Violent clashes between Muslim Brotherhood members and supporters of the anti-government 'Rebel' (‘Tamarod’) campaign took place in the coastal city of Alexandria late on Wednesday, leading to the local headquarters of the Brotherhood’s Freedom and Justice Party being destroyed.
The Rebel campaign is a signature drive launched in May with the intention of "withdrawing confidence" from President Mohamed Morsi, who hails from the Brotherhood, by collecting 15 million citizens' endorsements before the end of this month.
As campaign members were seeking to collect signatures from pedestrians in the central Raml district, hundreds of Brotherhood members coming from Tawhid Mosque locked horns with the campaigners.

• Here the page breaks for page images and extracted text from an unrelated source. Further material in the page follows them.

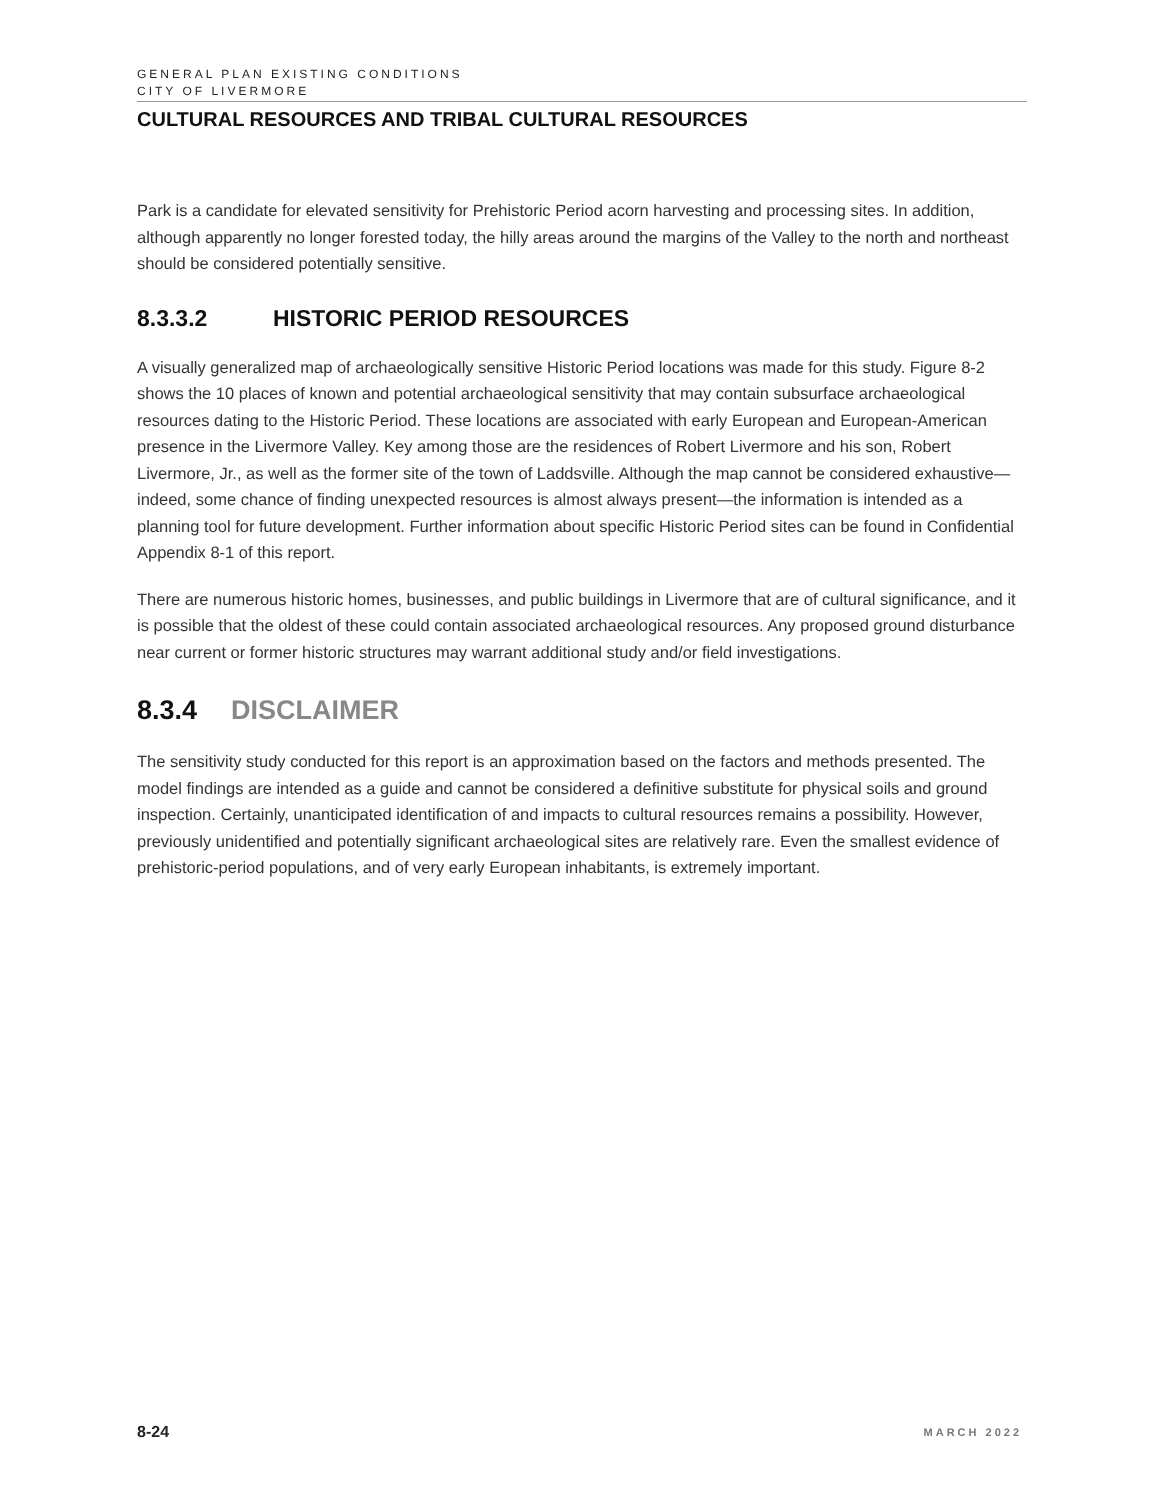GENERAL PLAN EXISTING CONDITIONS
CITY OF LIVERMORE
CULTURAL RESOURCES AND TRIBAL CULTURAL RESOURCES
Park is a candidate for elevated sensitivity for Prehistoric Period acorn harvesting and processing sites. In addition, although apparently no longer forested today, the hilly areas around the margins of the Valley to the north and northeast should be considered potentially sensitive.
8.3.3.2 HISTORIC PERIOD RESOURCES
A visually generalized map of archaeologically sensitive Historic Period locations was made for this study. Figure 8-2 shows the 10 places of known and potential archaeological sensitivity that may contain subsurface archaeological resources dating to the Historic Period. These locations are associated with early European and European-American presence in the Livermore Valley. Key among those are the residences of Robert Livermore and his son, Robert Livermore, Jr., as well as the former site of the town of Laddsville. Although the map cannot be considered exhaustive—indeed, some chance of finding unexpected resources is almost always present—the information is intended as a planning tool for future development. Further information about specific Historic Period sites can be found in Confidential Appendix 8-1 of this report.
There are numerous historic homes, businesses, and public buildings in Livermore that are of cultural significance, and it is possible that the oldest of these could contain associated archaeological resources. Any proposed ground disturbance near current or former historic structures may warrant additional study and/or field investigations.
8.3.4 DISCLAIMER
The sensitivity study conducted for this report is an approximation based on the factors and methods presented. The model findings are intended as a guide and cannot be considered a definitive substitute for physical soils and ground inspection. Certainly, unanticipated identification of and impacts to cultural resources remains a possibility. However, previously unidentified and potentially significant archaeological sites are relatively rare. Even the smallest evidence of prehistoric-period populations, and of very early European inhabitants, is extremely important.
8-24 MARCH 2022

Al-Ahram's Arabic-language news website reported that, as well as fist fights, both camps exchanged stones. The same report also quoted a local, Mohamed Abdulla, as saying that Brotherhood members "fired live rounds in the air."

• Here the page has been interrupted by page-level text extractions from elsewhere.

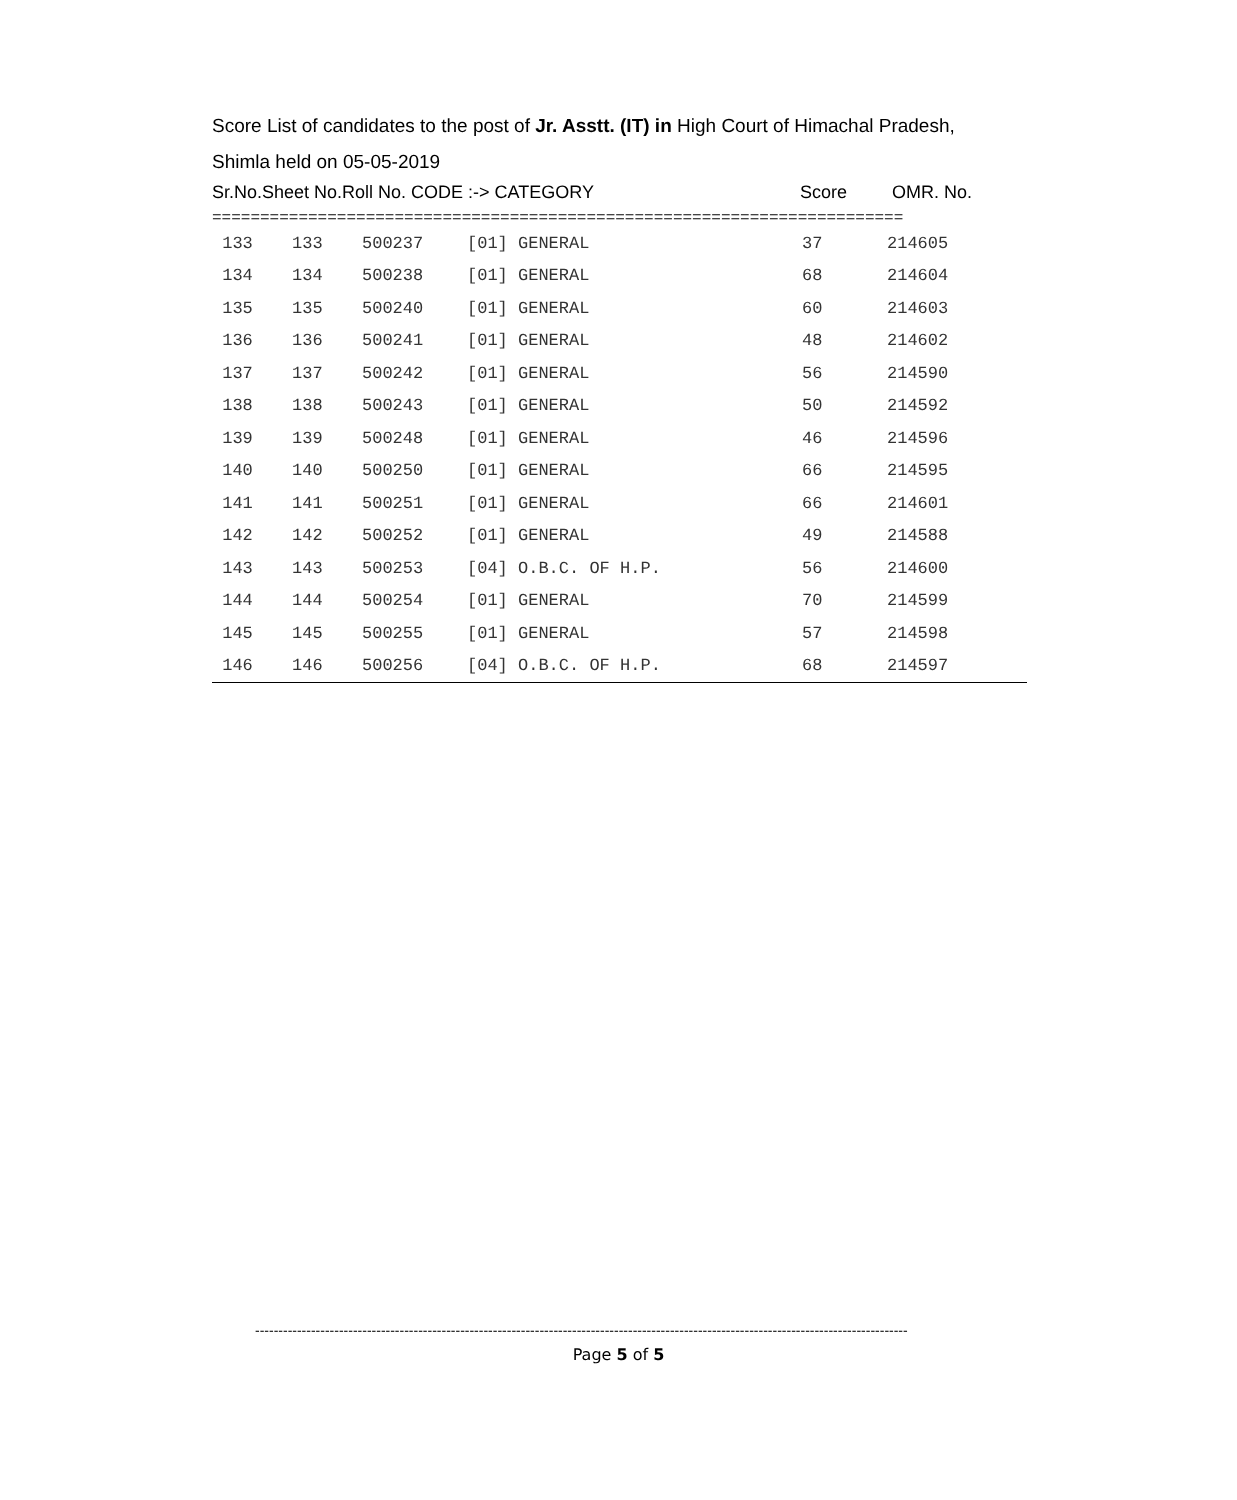Score List of candidates to the post of Jr. Asstt. (IT) in High Court of Himachal Pradesh,
Shimla held on 05-05-2019
Sr.No.Sheet No.Roll No. CODE :-> CATEGORY Score OMR. No.
========================================================================
| 133 | 133 | 500237 | [01] GENERAL | 37 | 214605 |
| 134 | 134 | 500238 | [01] GENERAL | 68 | 214604 |
| 135 | 135 | 500240 | [01] GENERAL | 60 | 214603 |
| 136 | 136 | 500241 | [01] GENERAL | 48 | 214602 |
| 137 | 137 | 500242 | [01] GENERAL | 56 | 214590 |
| 138 | 138 | 500243 | [01] GENERAL | 50 | 214592 |
| 139 | 139 | 500248 | [01] GENERAL | 46 | 214596 |
| 140 | 140 | 500250 | [01] GENERAL | 66 | 214595 |
| 141 | 141 | 500251 | [01] GENERAL | 66 | 214601 |
| 142 | 142 | 500252 | [01] GENERAL | 49 | 214588 |
| 143 | 143 | 500253 | [04] O.B.C. OF H.P. | 56 | 214600 |
| 144 | 144 | 500254 | [01] GENERAL | 70 | 214599 |
| 145 | 145 | 500255 | [01] GENERAL | 57 | 214598 |
| 146 | 146 | 500256 | [04] O.B.C. OF H.P. | 68 | 214597 |
--------------------------------------------------------------------------------------------------------------------------------------------
Page 5 of 5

The use of firearms, according to Abdulla, angered the residents of the area and caused them to "completely destroy" the headquarters of the Freedom and Justice Party, which is located in the area.

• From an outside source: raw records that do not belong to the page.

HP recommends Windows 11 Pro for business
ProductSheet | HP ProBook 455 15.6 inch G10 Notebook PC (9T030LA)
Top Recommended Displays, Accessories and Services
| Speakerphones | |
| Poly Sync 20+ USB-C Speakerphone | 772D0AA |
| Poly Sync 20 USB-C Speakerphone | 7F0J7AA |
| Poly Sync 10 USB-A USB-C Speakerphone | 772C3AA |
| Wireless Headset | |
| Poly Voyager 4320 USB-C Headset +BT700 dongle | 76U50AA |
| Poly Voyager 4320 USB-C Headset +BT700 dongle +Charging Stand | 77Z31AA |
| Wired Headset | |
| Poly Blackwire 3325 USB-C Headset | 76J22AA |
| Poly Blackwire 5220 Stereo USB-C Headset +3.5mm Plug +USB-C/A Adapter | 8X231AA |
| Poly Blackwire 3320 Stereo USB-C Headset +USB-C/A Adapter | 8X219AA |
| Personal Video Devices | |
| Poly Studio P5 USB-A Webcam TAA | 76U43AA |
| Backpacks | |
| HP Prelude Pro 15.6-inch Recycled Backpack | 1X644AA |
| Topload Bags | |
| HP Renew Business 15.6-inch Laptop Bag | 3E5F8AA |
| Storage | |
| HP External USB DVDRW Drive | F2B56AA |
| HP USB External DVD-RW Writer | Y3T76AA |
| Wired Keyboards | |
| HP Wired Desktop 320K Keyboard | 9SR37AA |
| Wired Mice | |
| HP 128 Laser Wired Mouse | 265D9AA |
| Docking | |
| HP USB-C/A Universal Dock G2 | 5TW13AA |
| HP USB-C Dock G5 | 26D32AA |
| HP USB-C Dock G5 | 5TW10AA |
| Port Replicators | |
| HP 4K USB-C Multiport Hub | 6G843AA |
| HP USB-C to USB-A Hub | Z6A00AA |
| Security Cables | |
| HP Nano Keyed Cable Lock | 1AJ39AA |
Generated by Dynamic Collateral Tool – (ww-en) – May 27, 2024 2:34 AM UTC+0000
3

Al-Ahram reported that thousands of angry residents later gathered around the Tawhid Mosque, where Brotherhood members were hiding.
By contrast, the Arabic-language website of the Freedom and Justice Party said that dozens of Rebel supporters attacked FJP and Muslim Brotherhood members as well as residents, using bladed weapons and birdshot.
Khaled El-Kadi, coordinator of the Rebel campaign in Alexandria, said that six members of the campaign had sustained serious injuries in the clashes and had been hospitalised.
According to Al-Ahram, a large number of security forces arrived at the scene after the clashes and surrounded Tawhid Square, where the mosque is located, while residents chanted: “Down with the rule of the [Brotherhood] Supreme Guide,” and “Mr. Brotherhood wake up, 30 June is the last day.”
The 'Rebel' campaign has called for nationwide protests on 30 June to coincide with the end of Morsi's first year as president.
Most Egyptian opposition parties and groups have endorsed the planned protests, including the main opposition umbrella group, the National Salvation Front, which is led by former presidential hopefuls Mohamed ElBaradei, Hamdeen Sabbahi and Amr Moussa.